Opinion: Trump refuses to do anything about climate change, even as California and the West burn

California wildfire briefing
At Sacramento McClellan Airport in McClellan Park on Monday, Gov. Gavin Newsom, left, and President Trump are briefed on the wildfires burning in California.
(Associated Press)

President Trump arrived in California Monday to offer his own assessment of the wildfires that have left vast swaths of the West charred and smoky. It’s not climate change driving the ever worsening fires, in the president’s view. It’s the exploding trees. And all those dried leaves piled up on the ground.

If California would just clean up its messes and do more forest management, Trump suggested, the problem could be solved.

If only it were that easy.


Yes, California and other Western states could be doing a lot more to make forests more resilient to wildfires. But as Gov. Gavin Newsom pointed out, the federal government owns 57% of the forest land in California. The state owns just 3% and the rest is in private hands.

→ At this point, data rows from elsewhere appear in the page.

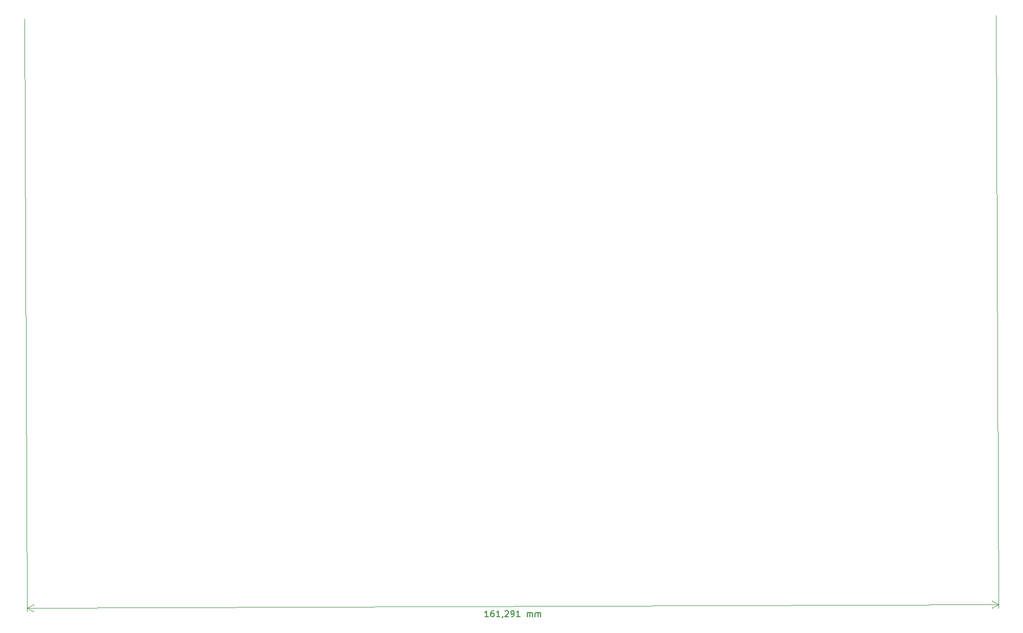
<source format=gbr>
G04 #@! TF.GenerationSoftware,KiCad,Pcbnew,(5.1.5)-3*
G04 #@! TF.CreationDate,2020-04-18T11:13:35+02:00*
G04 #@! TF.ProjectId,KorgPoly61_TeensyMidi,4b6f7267-506f-46c7-9936-315f5465656e,rev?*
G04 #@! TF.SameCoordinates,Original*
G04 #@! TF.FileFunction,Legend,Bot*
G04 #@! TF.FilePolarity,Positive*
%FSLAX46Y46*%
G04 Gerber Fmt 4.6, Leading zero omitted, Abs format (unit mm)*
G04 Created by KiCad (PCBNEW (5.1.5)-3) date 2020-04-18 11:13:35*
%MOMM*%
%LPD*%
G04 APERTURE LIST*
%ADD10C,0.150000*%
%ADD11C,0.120000*%
G04 APERTURE END LIST*
D10*
X132234148Y-106819286D02*
X131662724Y-106821536D01*
X131948436Y-106820411D02*
X131944499Y-105820419D01*
X131849824Y-105963650D01*
X131754961Y-106059262D01*
X131659912Y-106107256D01*
X133087347Y-105815920D02*
X132896872Y-105816669D01*
X132801822Y-105864663D01*
X132754391Y-105912469D01*
X132659716Y-106055700D01*
X132612848Y-106246362D01*
X132614347Y-106627312D01*
X132662341Y-106722362D01*
X132710147Y-106769793D01*
X132805572Y-106817037D01*
X132996047Y-106816287D01*
X133091097Y-106768293D01*
X133138528Y-106720487D01*
X133185772Y-106625062D01*
X133184834Y-106386969D01*
X133136841Y-106291919D01*
X133089034Y-106244488D01*
X132993610Y-106197244D01*
X132803135Y-106197994D01*
X132708085Y-106245987D01*
X132660654Y-106293794D01*
X132613410Y-106389218D01*
X134138895Y-106811787D02*
X133567471Y-106814037D01*
X133853183Y-106812912D02*
X133849246Y-105812920D01*
X133754571Y-105956151D01*
X133659709Y-106051763D01*
X133564659Y-106099757D01*
X134614894Y-106762294D02*
X134615082Y-106809913D01*
X134567838Y-106905337D01*
X134520407Y-106953144D01*
X134992469Y-105903658D02*
X135039900Y-105855852D01*
X135134950Y-105807858D01*
X135373044Y-105806921D01*
X135468468Y-105854164D01*
X135516275Y-105901596D01*
X135564268Y-105996646D01*
X135564643Y-106091883D01*
X135517587Y-106234926D01*
X134948413Y-106808600D01*
X135567455Y-106806163D01*
X136043642Y-106804288D02*
X136234117Y-106803538D01*
X136329167Y-106755545D01*
X136376598Y-106707739D01*
X136471273Y-106564508D01*
X136518142Y-106373845D01*
X136516642Y-105992896D01*
X136468648Y-105897846D01*
X136420842Y-105850415D01*
X136325417Y-105803171D01*
X136134943Y-105803921D01*
X136039893Y-105851915D01*
X135992461Y-105899721D01*
X135945218Y-105995146D01*
X135946155Y-106233239D01*
X135994149Y-106328289D01*
X136041955Y-106375720D01*
X136137380Y-106422964D01*
X136327854Y-106422214D01*
X136422904Y-106374220D01*
X136470335Y-106326414D01*
X136517579Y-106230989D01*
X137472202Y-106798664D02*
X136900778Y-106800914D01*
X137186490Y-106799789D02*
X137182553Y-105799797D01*
X137087878Y-105943028D01*
X136993016Y-106038640D01*
X136897966Y-106086634D01*
X138662669Y-106793977D02*
X138660045Y-106127316D01*
X138660420Y-106222553D02*
X138707851Y-106174747D01*
X138802901Y-106126753D01*
X138945757Y-106126191D01*
X139041182Y-106173435D01*
X139089175Y-106268484D01*
X139091238Y-106792290D01*
X139089175Y-106268484D02*
X139136419Y-106173060D01*
X139231469Y-106125066D01*
X139374325Y-106124504D01*
X139469750Y-106171747D01*
X139517743Y-106266797D01*
X139519806Y-106790603D01*
X139995992Y-106788728D02*
X139993368Y-106122066D01*
X139993743Y-106217304D02*
X140041174Y-106169498D01*
X140136224Y-106121504D01*
X140279080Y-106120942D01*
X140374505Y-106168185D01*
X140422498Y-106263235D01*
X140424561Y-106787041D01*
X140422498Y-106263235D02*
X140469742Y-106167810D01*
X140564792Y-106119817D01*
X140707648Y-106119254D01*
X140803073Y-106166498D01*
X140851066Y-106261548D01*
X140853129Y-106785353D01*
D11*
X216919955Y-104763484D02*
X55629955Y-105398484D01*
X216535000Y-6985000D02*
X216922263Y-105349900D01*
X55245000Y-7620000D02*
X55632263Y-105984900D01*
X55629955Y-105398484D02*
X56754141Y-104807633D01*
X55629955Y-105398484D02*
X56758759Y-105980465D01*
X216919955Y-104763484D02*
X215791151Y-104181503D01*
X216919955Y-104763484D02*
X215795769Y-105354335D01*
M02*

</source>
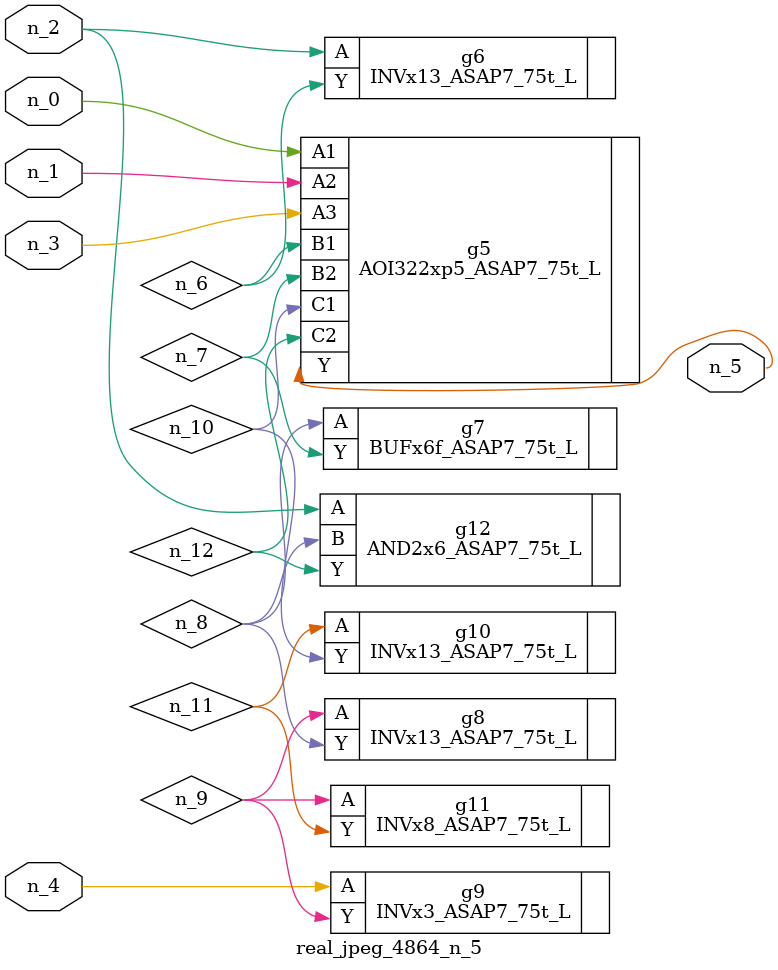
<source format=v>
module real_jpeg_4864_n_5 (n_4, n_0, n_1, n_2, n_3, n_5);

input n_4;
input n_0;
input n_1;
input n_2;
input n_3;

output n_5;

wire n_12;
wire n_8;
wire n_11;
wire n_6;
wire n_7;
wire n_10;
wire n_9;

AOI322xp5_ASAP7_75t_L g5 ( 
.A1(n_0),
.A2(n_1),
.A3(n_3),
.B1(n_6),
.B2(n_7),
.C1(n_10),
.C2(n_12),
.Y(n_5)
);

INVx13_ASAP7_75t_L g6 ( 
.A(n_2),
.Y(n_6)
);

AND2x6_ASAP7_75t_L g12 ( 
.A(n_2),
.B(n_8),
.Y(n_12)
);

INVx3_ASAP7_75t_L g9 ( 
.A(n_4),
.Y(n_9)
);

BUFx6f_ASAP7_75t_L g7 ( 
.A(n_8),
.Y(n_7)
);

INVx13_ASAP7_75t_L g8 ( 
.A(n_9),
.Y(n_8)
);

INVx8_ASAP7_75t_L g11 ( 
.A(n_9),
.Y(n_11)
);

INVx13_ASAP7_75t_L g10 ( 
.A(n_11),
.Y(n_10)
);


endmodule
</source>
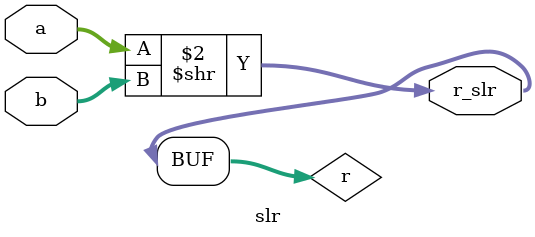
<source format=sv>
module slr #(parameter N=32)
				(input  logic [N-1:0] a, b,
				 output logic [N-1:0] r_slr);

logic [N-1:0] r;

always_comb begin
	r = a >> b;
end

assign r_slr = r;
	
endmodule
</source>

Despite that lopsided ownership ratio, California spends five to six times more than the federal government does on fires and forestry in the state, according to a briefing Newsom gave to Trump. The California Department of Forestry and Fire Protection spent $3 billion in 2018 on fire management. The U.S. Forest service budgeted $500 million for the state.

So, yes, there does need to be a lot more forest management done — by the federal government, in partnership with the states and private land owners. None of this will be simple or fast. Decades of fire suppression by land managers and fire departments prevented the regular, low-level wildfires that once served as natural forest management.

Returning the forests to better health will be labor intensive, time consuming and really expensive. Trump can talk about more effective forest management as much as he wants. It will come to pass only if he works with Congress to budget a lot more money for the U.S. Forest Service. It’s also worth remembering that some of the most destructive fires in recent years have been in the chaparral-covered hills, such as the Woolsey fire in Malibu. Forest management is important, but it’s not the one-size-fits-all solution to California’s worsening fire season.

Beyond that, Trump’s myopic focus on forest management misses the big picture. Climate change is undeniably behind the worsening fires.

Forecasters have long warned that higher temperatures and prolonged droughts will make more areas vulnerable to fire. The number of days with extreme wildfire weather in California has more than doubled since the early 1980s, primarily due to warming temperatures drying out vegetation, The Times reported. Wildfires have raged through geography usually considered at low risk of severe fire, such as the cool, damp coastal redwood forests near Santa Cruz.


And all of this is happening now. Imagine how much worse it could get as the world continues to burn fossil fuels and warm the planet. California’s Climate Change Assessment released in 2018 warned that if greenhouse gases continue to rise, extreme wildfires would become more frequent and the average area burned statewide would increase by 77% by the end of the century.

We have a president who is not just pooh-poohing the threat, he’s exacerbating the problem by aggressively promoting the use of fossil fuels. In fact, when California’s Natural Resources Secretary Wade Crowfoot pressed Trump to not ignore the impact of climate change on the state’s wildfires, the president responded, “It’ll start getting cooler. You just watch.”

No, we really cannot sit and watch and hope for a cooler tomorrow or next year. California and Western states could rake the forests all day long, but it will be little help if the U.S. and the world don’t do more to slash greenhouse gases and slow climate change.